«Il te suffit de tendre l’oreille et d’apprendre à reconnaître les bruits du palais, qui changent d’heure en heure : au matin retentit la trompette de l’envoi des couleurs sur la tour, les camions de l’Intendance royale déchargent bidons et paniers dans la cour de la dépense, les femmes de chambre battent les tapis sur la balustrade de la loggia, le soir, les grilles qui se referment grincent, des cuisines monte un cliquetis de vaisselle, des écuries quelques hennissements signalent qu’il est l’heure d’étriller» (p. 60).
«Prisonnier d’une cage de répétitions cycliques, tu tends l’oreille dans l’espoir, à chaque note, qu’elle va bouleverser ce rythme suffocant, à chaque annonce, qu’elle prépare une surprise, l’ouverture des barreaux, les chaînes brisées» (p. 67).
«Il y avait une voix, une chanson, une voix de femme que le vent, de temps en temps, portait jusqu’ici en haut, jusqu’à toi, à travers quelque fenêtre ouverte, il y avait une chanson d’amour que, les nuits d’été, le vent portait jusqu’à toi par lambeaux, et à peine te semblait-il en avoir saisi quelques notes qu’elle se perdait déjà, tu n’étais jamais sûr de l’avoir vraiment entendue, de ne l’avoir pas seulement imaginée, de n’avoir pas seulement désiré l’entendre, c’était le rêve d’une voix de femme qui chantait dans le cauchemar de ta longue insomnie. Voilà ce que tu attendais, vigilant en silence : ce n’est plus la peur qui te fait tendre l’oreille. Dans chaque note, dans chaque timbre, dans chaque coloration de voix, tu recommences à entendre ce chant qui te parvient maintenant de la ville que la musique avait abandonnée» (p. 75).

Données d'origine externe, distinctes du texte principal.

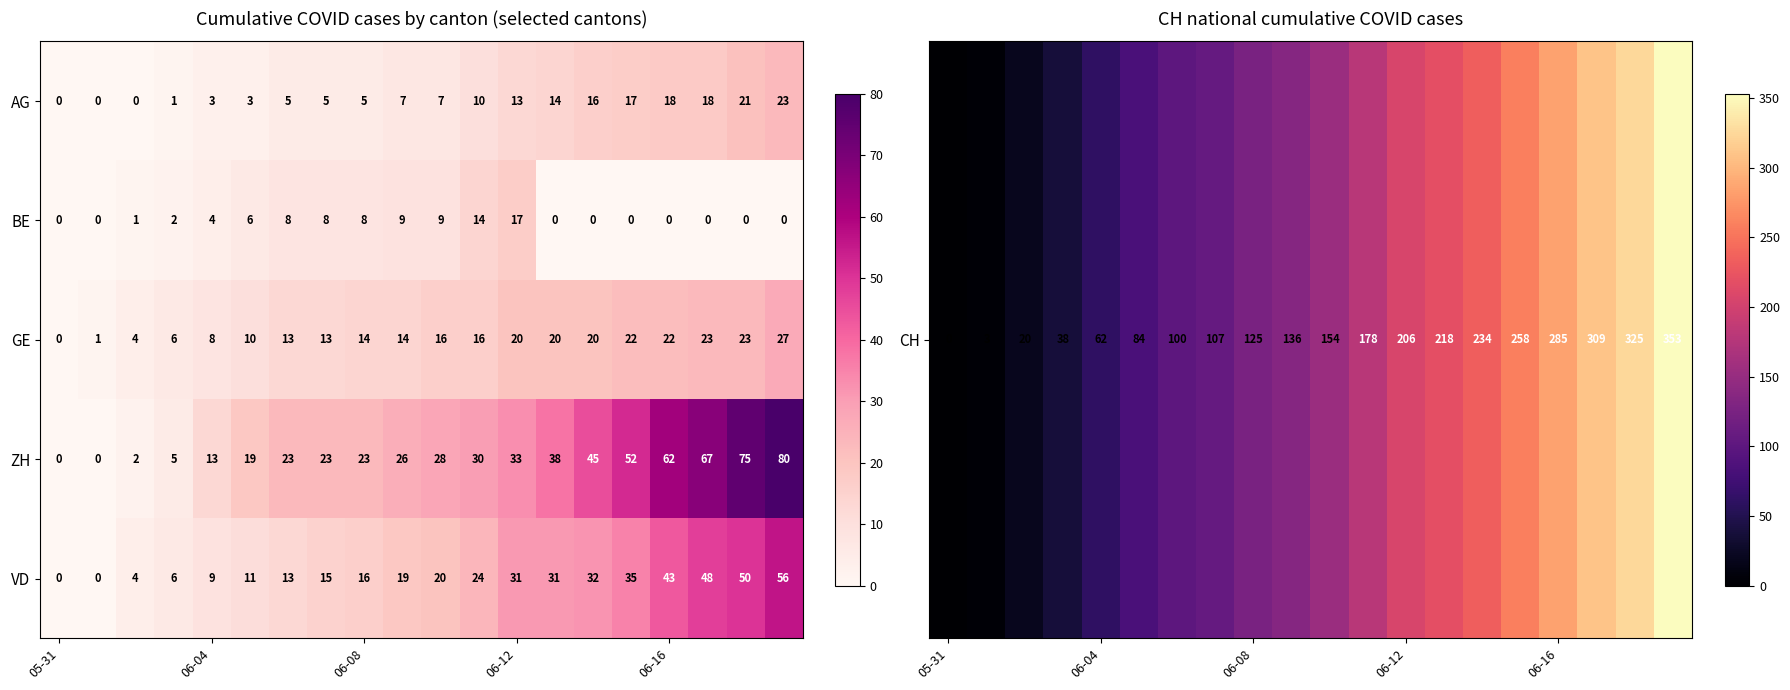

Which series has the largest total across all categories?

ZH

«Tu souffles, tu souffles, sous le ciel sombre on ne croit entendre que ton halètement, le crépitement des feuilles sous tes pas qui butent. Pourquoi les grenouilles se sont-elles tues à présent ? Non, voici qu’elles recommencent. Un chien aboie… Arrête-toi. Les chiens se répondent au loin. Tu marches depuis si longtemps dans l’obscurité épaisse, tu as perdu toute idée de l’endroit où tu peux te trouver. Tu tends l’oreille» (p. 83).
Italo Calvino, Sous le soleil jaguar, Paris, Seuil, 1990, 86 p. Traduction de Jean-Paul Manganaro. Édition originale : 1986.